Actually the students had long since given up any attempts to date Bethany. But she was friendly—up to a point—and she always made her refusals tactfully. In spite of her lack of cooperation with their plans, she was still well thought of. It was into this circle of admiring and mildly annoying young men that Justin Dumontier walked one day in late August. She raised her eyes to his and experienced the uncomfortable feeling that her life was never going to be the same.
There should be music playing somewhere, she thought. Something terribly corny with a subtle crescendo that reaches a climax about now. “May I help you?” was all she said.
“I’m looking fo
r Craig Williams. Is he here?” The dark eyes examined her casually.
“He’s gone home for the day,” she answered. “Will anyone else do?”
“You might,” he said. “In fact, you might do very well.”
“We’ve been outclassed,” one of the perpetual decorations at her desk sighed, and she smiled ruefully at the parade that filed out her door.
She attempted to keep the stranger at her desk a little longer. “Are you a friend of Mr. Williams?” She, who almost never paid attention to a man’s appearance, was busy memorizing this one’s features. She liked the height and strength in his lithe body, the tanned skin, black hair and eyes, the way his nose shot down in a straight line to shadow well-sculptured lips. When he smiled the picture was complete. And it was with a trace of amusement at her own vulnerability that she realized her stomach was doing flip-flops.

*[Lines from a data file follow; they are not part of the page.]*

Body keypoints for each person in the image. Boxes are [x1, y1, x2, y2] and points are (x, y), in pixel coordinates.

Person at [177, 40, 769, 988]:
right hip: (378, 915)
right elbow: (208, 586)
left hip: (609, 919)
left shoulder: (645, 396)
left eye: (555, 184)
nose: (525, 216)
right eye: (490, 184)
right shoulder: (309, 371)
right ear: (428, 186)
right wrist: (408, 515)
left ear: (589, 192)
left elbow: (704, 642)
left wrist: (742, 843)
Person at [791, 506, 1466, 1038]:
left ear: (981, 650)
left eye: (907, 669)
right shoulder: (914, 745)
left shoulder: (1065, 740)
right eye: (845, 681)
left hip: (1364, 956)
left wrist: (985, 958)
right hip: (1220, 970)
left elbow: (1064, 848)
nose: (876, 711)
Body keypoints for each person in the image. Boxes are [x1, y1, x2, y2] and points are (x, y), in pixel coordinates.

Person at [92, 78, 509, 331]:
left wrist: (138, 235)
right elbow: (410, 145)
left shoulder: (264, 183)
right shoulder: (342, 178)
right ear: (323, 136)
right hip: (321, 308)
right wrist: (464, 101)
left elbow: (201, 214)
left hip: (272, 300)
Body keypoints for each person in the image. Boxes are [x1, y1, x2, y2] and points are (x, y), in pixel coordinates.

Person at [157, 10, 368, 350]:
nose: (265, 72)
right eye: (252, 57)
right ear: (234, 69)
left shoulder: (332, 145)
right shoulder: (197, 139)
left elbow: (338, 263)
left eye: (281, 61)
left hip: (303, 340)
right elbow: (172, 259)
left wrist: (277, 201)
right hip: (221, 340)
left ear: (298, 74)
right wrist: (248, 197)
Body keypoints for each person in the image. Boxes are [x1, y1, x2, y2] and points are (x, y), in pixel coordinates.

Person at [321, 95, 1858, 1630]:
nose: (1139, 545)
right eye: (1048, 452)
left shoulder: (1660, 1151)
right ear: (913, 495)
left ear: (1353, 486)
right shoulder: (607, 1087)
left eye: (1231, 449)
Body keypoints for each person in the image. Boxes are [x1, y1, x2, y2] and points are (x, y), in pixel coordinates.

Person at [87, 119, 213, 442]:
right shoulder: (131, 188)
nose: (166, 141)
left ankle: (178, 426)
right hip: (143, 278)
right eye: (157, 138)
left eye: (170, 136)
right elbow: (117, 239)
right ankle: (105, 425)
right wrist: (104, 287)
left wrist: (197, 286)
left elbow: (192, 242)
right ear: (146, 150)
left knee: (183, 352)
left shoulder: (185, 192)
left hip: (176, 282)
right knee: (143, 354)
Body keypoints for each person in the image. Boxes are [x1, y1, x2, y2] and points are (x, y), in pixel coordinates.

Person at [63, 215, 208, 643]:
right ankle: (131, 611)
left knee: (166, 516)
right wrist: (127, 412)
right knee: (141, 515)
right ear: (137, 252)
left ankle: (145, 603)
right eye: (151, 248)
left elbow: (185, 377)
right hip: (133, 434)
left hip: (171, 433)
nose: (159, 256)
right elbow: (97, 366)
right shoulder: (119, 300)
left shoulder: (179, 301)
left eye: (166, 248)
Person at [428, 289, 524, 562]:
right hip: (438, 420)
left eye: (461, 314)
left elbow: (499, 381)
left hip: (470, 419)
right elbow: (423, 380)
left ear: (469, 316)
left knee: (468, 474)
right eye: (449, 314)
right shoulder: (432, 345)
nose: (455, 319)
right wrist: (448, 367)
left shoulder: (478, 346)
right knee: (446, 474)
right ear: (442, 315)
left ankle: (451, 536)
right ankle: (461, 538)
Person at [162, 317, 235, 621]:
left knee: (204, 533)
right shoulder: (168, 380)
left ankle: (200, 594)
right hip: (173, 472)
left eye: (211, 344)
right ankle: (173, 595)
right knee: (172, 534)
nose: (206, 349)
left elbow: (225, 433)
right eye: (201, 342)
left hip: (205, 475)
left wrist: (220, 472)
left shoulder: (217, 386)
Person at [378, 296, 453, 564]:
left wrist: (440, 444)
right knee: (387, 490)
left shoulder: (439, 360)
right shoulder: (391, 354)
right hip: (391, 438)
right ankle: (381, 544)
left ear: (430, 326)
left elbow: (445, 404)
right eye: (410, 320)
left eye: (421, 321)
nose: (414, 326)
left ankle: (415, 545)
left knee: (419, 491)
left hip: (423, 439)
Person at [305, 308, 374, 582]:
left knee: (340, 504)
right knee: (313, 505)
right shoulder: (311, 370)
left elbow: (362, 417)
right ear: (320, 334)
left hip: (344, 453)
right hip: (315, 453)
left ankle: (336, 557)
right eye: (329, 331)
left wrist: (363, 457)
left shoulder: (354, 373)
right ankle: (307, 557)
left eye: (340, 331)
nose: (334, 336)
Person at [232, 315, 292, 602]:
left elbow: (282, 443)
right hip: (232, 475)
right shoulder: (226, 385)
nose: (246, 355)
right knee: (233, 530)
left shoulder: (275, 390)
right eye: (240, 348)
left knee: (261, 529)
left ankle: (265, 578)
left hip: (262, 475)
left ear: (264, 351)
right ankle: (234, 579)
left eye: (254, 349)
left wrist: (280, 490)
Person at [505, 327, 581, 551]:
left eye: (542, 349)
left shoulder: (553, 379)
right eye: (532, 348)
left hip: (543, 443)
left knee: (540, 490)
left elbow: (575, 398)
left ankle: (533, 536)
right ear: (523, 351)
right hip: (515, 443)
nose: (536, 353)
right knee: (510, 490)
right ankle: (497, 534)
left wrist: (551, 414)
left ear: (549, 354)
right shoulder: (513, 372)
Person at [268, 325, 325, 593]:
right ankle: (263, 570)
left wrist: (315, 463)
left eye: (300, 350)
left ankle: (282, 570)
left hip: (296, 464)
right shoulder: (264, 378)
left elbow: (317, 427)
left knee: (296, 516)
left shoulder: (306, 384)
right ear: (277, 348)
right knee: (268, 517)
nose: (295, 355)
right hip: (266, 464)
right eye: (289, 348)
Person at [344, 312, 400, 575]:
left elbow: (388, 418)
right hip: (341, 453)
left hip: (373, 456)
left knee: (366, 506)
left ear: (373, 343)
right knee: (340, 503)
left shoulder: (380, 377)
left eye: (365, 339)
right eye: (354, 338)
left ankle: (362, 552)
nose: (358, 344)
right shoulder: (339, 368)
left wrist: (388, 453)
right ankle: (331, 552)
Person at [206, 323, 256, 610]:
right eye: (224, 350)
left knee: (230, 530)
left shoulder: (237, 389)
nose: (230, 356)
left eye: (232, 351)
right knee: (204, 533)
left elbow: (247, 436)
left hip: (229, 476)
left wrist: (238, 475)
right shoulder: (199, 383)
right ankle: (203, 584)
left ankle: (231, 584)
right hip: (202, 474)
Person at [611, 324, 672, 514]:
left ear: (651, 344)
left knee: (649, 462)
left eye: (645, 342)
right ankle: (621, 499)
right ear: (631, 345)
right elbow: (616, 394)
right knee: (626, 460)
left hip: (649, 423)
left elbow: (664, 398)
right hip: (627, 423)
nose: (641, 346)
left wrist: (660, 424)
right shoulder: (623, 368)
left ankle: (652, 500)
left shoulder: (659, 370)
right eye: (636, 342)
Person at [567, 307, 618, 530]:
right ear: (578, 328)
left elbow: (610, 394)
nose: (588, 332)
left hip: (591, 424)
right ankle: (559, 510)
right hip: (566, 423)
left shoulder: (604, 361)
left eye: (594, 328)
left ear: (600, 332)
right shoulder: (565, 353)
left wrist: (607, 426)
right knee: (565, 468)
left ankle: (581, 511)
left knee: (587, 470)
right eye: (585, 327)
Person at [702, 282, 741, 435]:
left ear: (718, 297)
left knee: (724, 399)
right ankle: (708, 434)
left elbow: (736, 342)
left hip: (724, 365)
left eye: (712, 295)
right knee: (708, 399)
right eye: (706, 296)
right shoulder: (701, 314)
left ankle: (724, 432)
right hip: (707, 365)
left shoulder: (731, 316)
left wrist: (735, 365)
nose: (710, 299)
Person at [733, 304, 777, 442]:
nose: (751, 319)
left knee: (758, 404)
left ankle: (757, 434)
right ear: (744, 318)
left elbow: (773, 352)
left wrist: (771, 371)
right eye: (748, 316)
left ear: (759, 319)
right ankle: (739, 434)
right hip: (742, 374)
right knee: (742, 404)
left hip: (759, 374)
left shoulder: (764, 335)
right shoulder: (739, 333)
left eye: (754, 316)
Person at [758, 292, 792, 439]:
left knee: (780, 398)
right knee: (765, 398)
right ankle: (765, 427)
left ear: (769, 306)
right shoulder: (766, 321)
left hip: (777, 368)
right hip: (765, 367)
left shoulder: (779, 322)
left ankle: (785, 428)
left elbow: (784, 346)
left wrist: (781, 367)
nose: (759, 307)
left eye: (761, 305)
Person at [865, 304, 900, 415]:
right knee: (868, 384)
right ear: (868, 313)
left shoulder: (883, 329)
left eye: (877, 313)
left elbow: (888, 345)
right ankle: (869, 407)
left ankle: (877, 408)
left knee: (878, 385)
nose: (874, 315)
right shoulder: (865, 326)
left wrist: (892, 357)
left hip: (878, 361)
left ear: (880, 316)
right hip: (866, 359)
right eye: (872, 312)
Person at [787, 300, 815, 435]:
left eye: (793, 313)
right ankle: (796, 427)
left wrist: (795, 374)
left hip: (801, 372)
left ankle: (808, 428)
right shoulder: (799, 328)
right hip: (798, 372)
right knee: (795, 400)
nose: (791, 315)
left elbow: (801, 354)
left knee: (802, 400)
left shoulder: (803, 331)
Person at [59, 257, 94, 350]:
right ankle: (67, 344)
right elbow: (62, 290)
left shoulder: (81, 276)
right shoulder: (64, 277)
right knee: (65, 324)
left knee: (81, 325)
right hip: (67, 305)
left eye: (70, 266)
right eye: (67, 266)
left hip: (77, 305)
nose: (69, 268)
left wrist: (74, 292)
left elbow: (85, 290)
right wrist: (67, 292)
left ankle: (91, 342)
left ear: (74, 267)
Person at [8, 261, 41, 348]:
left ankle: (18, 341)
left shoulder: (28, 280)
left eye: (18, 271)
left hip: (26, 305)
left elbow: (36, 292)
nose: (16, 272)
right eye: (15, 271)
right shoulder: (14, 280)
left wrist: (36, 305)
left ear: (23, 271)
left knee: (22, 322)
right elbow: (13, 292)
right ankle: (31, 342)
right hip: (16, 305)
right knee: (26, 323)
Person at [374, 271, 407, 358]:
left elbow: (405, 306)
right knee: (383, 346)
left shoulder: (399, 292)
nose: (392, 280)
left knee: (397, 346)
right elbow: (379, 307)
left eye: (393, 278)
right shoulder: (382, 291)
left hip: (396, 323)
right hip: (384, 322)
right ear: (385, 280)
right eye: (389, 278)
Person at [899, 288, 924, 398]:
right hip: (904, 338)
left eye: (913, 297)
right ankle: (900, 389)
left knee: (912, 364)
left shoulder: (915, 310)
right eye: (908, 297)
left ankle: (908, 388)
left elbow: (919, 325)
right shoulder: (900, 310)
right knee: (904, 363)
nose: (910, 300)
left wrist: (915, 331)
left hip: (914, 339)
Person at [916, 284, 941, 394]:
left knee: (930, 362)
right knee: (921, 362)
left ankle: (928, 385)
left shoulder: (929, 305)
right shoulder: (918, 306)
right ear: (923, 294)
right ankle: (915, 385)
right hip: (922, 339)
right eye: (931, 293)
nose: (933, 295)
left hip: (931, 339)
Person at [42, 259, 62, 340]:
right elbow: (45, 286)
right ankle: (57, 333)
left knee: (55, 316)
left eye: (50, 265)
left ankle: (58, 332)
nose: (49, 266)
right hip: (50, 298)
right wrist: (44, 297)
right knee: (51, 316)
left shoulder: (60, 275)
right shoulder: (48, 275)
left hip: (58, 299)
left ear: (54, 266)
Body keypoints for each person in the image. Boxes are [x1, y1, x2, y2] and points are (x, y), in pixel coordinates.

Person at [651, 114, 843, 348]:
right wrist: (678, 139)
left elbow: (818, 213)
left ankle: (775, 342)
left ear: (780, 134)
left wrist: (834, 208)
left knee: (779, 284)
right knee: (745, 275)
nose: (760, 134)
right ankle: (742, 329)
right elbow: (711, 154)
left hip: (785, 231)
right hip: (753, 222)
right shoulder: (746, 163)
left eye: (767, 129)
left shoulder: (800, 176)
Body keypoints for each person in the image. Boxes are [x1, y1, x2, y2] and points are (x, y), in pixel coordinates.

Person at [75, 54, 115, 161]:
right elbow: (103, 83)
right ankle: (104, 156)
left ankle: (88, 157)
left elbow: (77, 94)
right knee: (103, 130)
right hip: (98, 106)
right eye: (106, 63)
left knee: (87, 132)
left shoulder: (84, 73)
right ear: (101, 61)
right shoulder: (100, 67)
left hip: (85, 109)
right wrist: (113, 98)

“I’m Justin Dumontier. Craig and I went to Harvard law together, and I promised I’d conduct some seminars for his students while I’m in town. I just arrived.” His eyes were conducting the same tour of her features, and she hoped irrationally she was passing with flying colors.
“He mentioned the possibility, Mr. Dumontier, but I think he was really expecting you tomorrow.”
“I caught an earlier flight.”
“Let me call him at home. He’ll want to pick you up right away.” She lifted the receiver.
His hand covered hers to stop her. “Are you married, engaged, or otherwise committed for the evening?”
“Are you always so quick to cut through the formalities?”
“Only when it’s important.”
She liked his voice. It was husky and musical, with the touch of an unusual Southern accent, and it sent a shiver down her spine. She surprised herself by saying, “No, I’m not committed in any way. And you?”